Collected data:
= = =

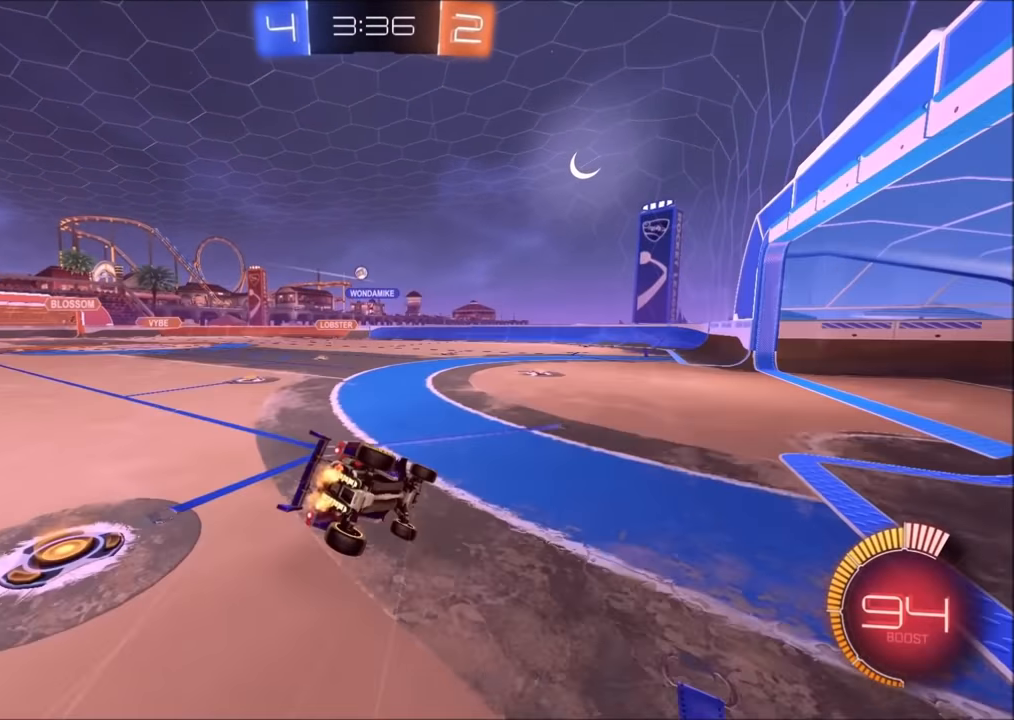
{"buttons": ["L1", "R2"], "left_stick": "left", "right_stick": "center", "events": [[50, "CROSS", "up"], [133, "left_stick", "down-left"], [350, "L1", "down"], [400, "left_stick", "left"]]}
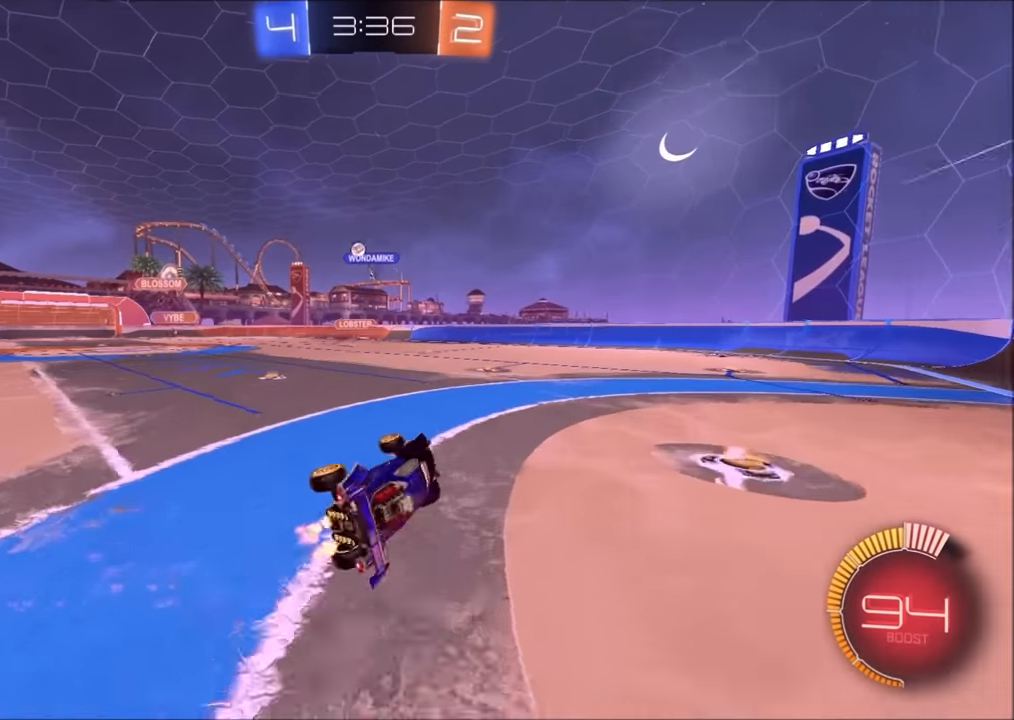
{"buttons": ["R2"], "left_stick": "left", "right_stick": "center", "events": [[83, "L1", "up"], [133, "left_stick", "center"], [483, "left_stick", "left"]]}
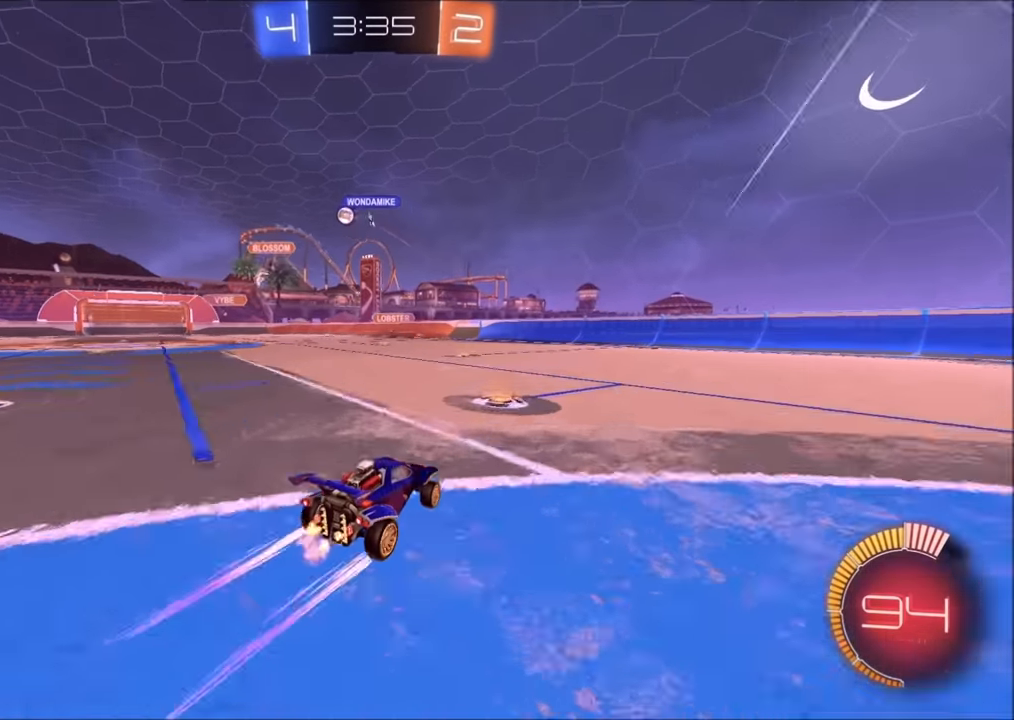
{"buttons": ["R2"], "left_stick": "center", "right_stick": "center", "events": [[133, "left_stick", "center"], [233, "left_stick", "left"], [383, "left_stick", "center"]]}
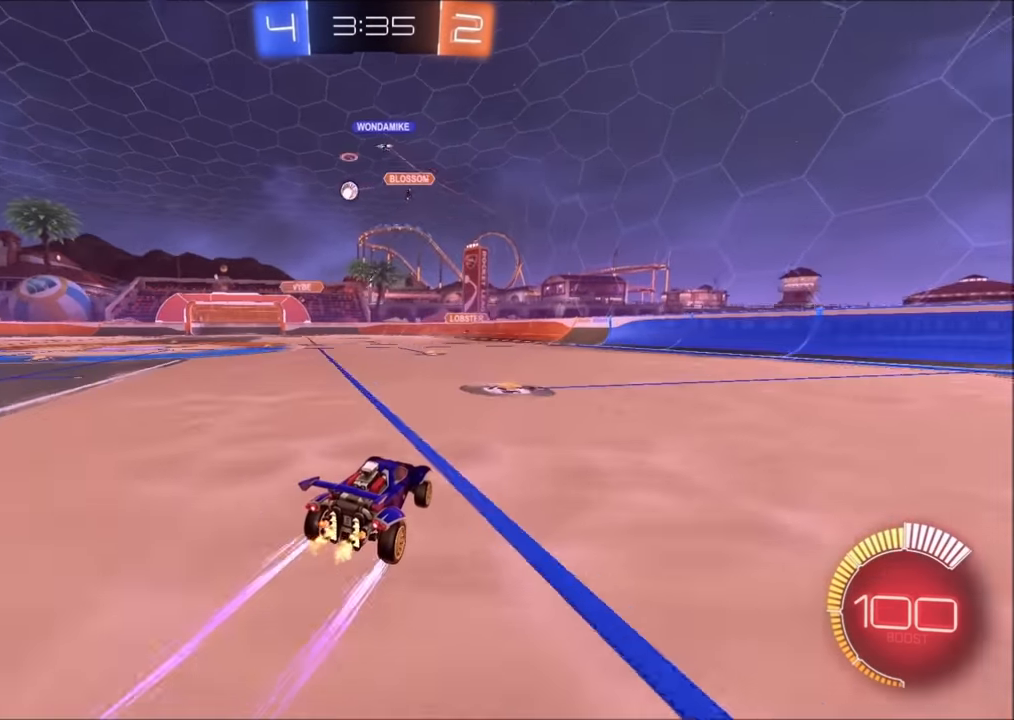
{"buttons": ["R2"], "left_stick": "left", "right_stick": "center", "events": [[33, "left_stick", "left"], [133, "left_stick", "center"], [233, "left_stick", "left"]]}
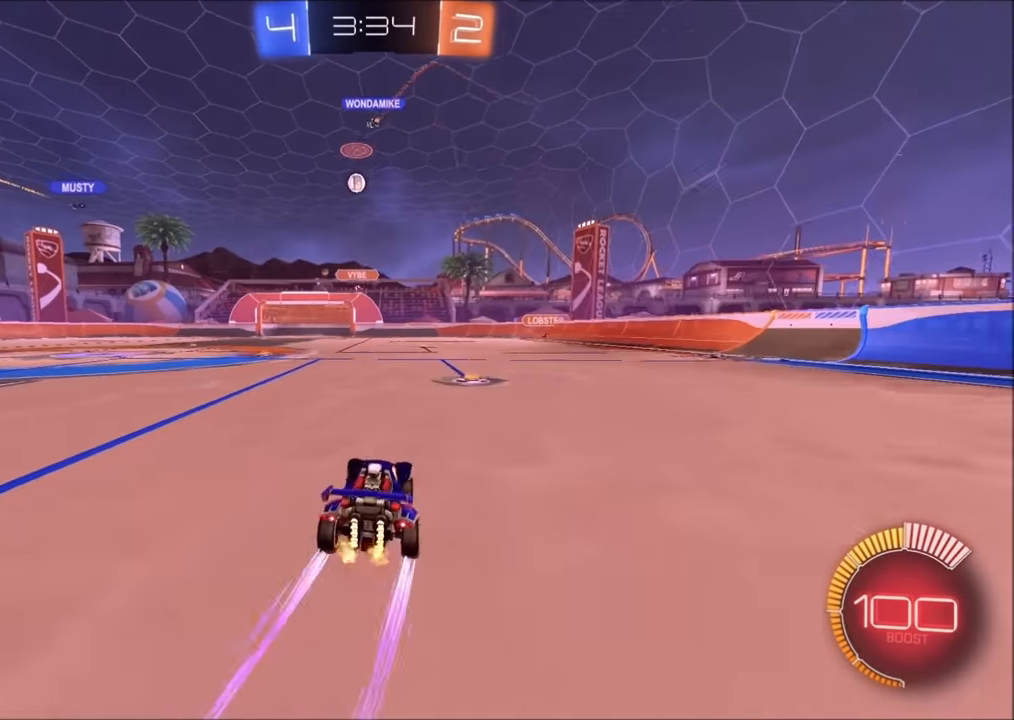
{"buttons": ["R2"], "left_stick": "center", "right_stick": "center", "events": [[233, "left_stick", "center"], [283, "left_stick", "left"], [383, "left_stick", "center"]]}
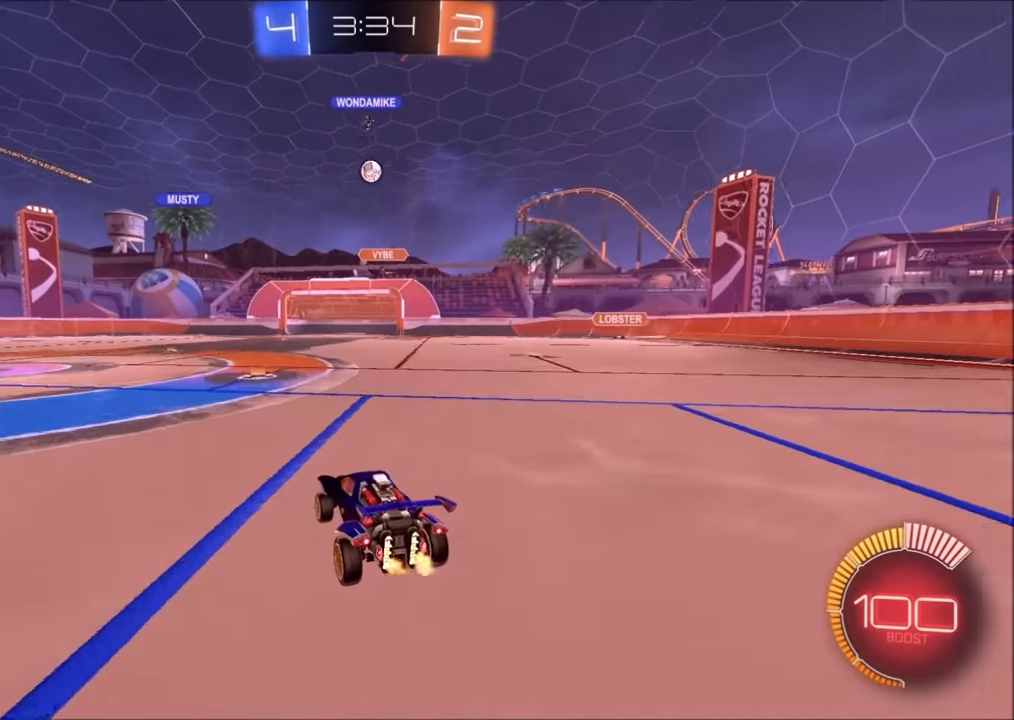
{"buttons": ["R2"], "left_stick": "left", "right_stick": "center", "events": [[33, "left_stick", "left"], [200, "left_stick", "center"], [350, "left_stick", "left"]]}
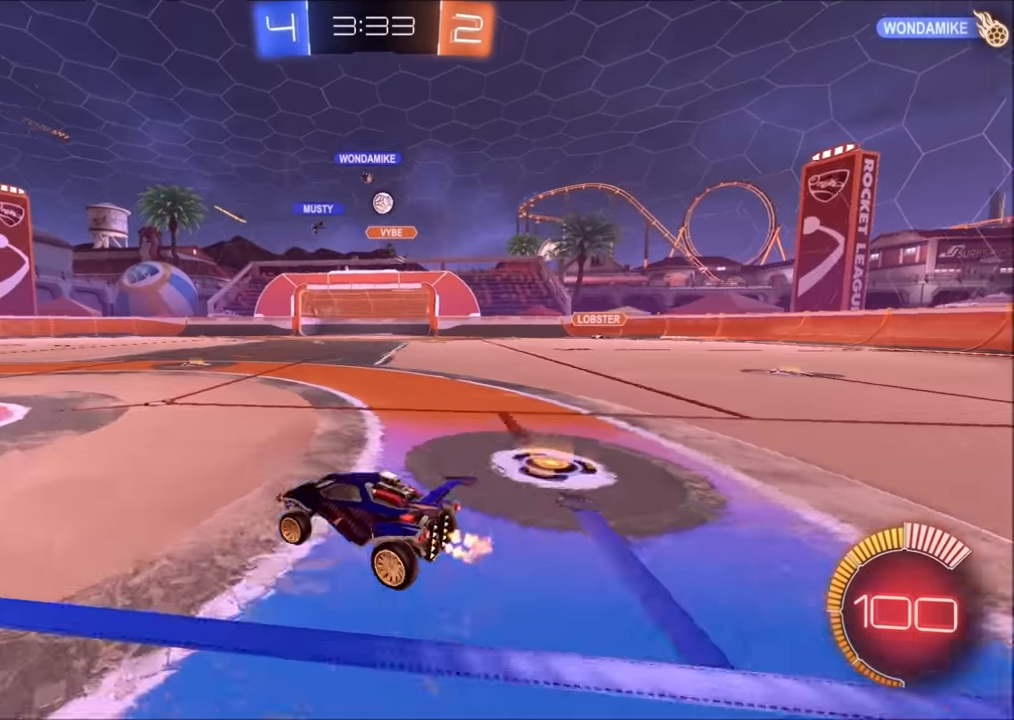
{"buttons": ["R2"], "left_stick": "up-right", "right_stick": "center", "events": [[233, "left_stick", "center"], [483, "left_stick", "up-right"]]}
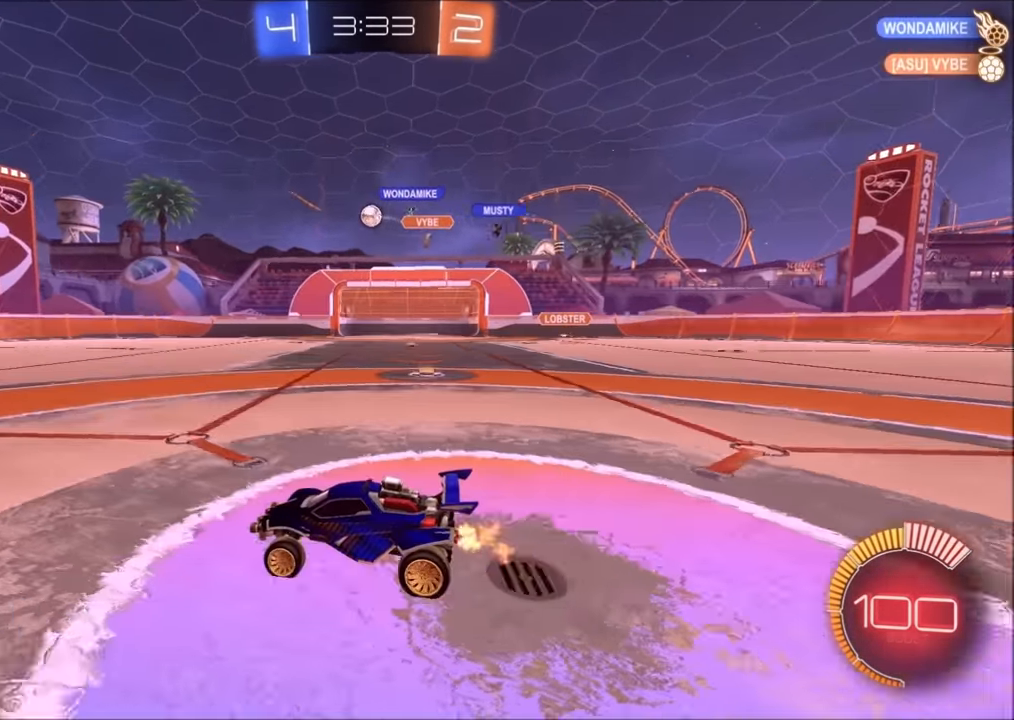
{"buttons": ["R2"], "left_stick": "center", "right_stick": "center", "events": [[83, "left_stick", "center"], [183, "CIRCLE", "down"], [500, "CIRCLE", "up"]]}
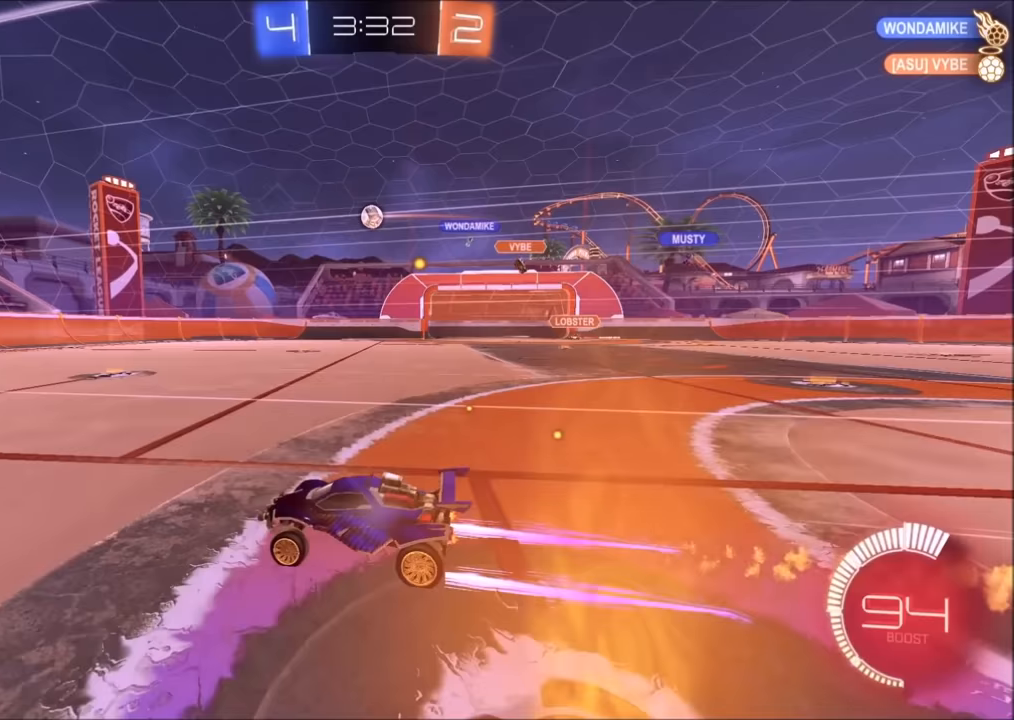
{"buttons": ["R2"], "left_stick": "right", "right_stick": "center", "events": [[500, "left_stick", "right"]]}
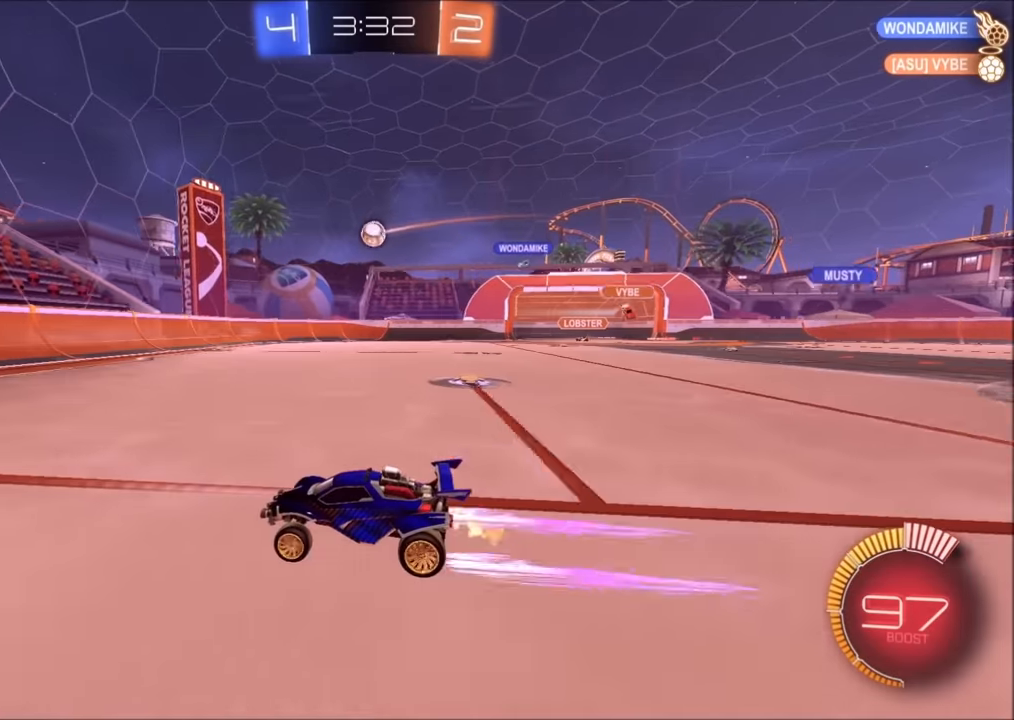
{"buttons": ["L2"], "left_stick": "right", "right_stick": "center", "events": [[50, "L1", "down"], [200, "L1", "up"], [350, "L2", "down"], [483, "R2", "up"]]}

= = =

ACTIVITY - With the pictures removed, return the data above word for word.

RESULT OF THIS TASK -
{"buttons": ["L1", "R2"], "left_stick": "left", "right_stick": "center", "events": [[50, "CROSS", "up"], [133, "left_stick", "down-left"], [350, "L1", "down"], [400, "left_stick", "left"]]}
{"buttons": ["R2"], "left_stick": "left", "right_stick": "center", "events": [[83, "L1", "up"], [133, "left_stick", "center"], [483, "left_stick", "left"]]}
{"buttons": ["R2"], "left_stick": "center", "right_stick": "center", "events": [[133, "left_stick", "center"], [233, "left_stick", "left"], [383, "left_stick", "center"]]}
{"buttons": ["R2"], "left_stick": "left", "right_stick": "center", "events": [[33, "left_stick", "left"], [133, "left_stick", "center"], [233, "left_stick", "left"]]}
{"buttons": ["R2"], "left_stick": "center", "right_stick": "center", "events": [[233, "left_stick", "center"], [283, "left_stick", "left"], [383, "left_stick", "center"]]}
{"buttons": ["R2"], "left_stick": "left", "right_stick": "center", "events": [[33, "left_stick", "left"], [200, "left_stick", "center"], [350, "left_stick", "left"]]}
{"buttons": ["R2"], "left_stick": "up-right", "right_stick": "center", "events": [[233, "left_stick", "center"], [483, "left_stick", "up-right"]]}
{"buttons": ["R2"], "left_stick": "center", "right_stick": "center", "events": [[83, "left_stick", "center"], [183, "CIRCLE", "down"], [500, "CIRCLE", "up"]]}
{"buttons": ["R2"], "left_stick": "right", "right_stick": "center", "events": [[500, "left_stick", "right"]]}
{"buttons": ["L2"], "left_stick": "right", "right_stick": "center", "events": [[50, "L1", "down"], [200, "L1", "up"], [350, "L2", "down"], [483, "R2", "up"]]}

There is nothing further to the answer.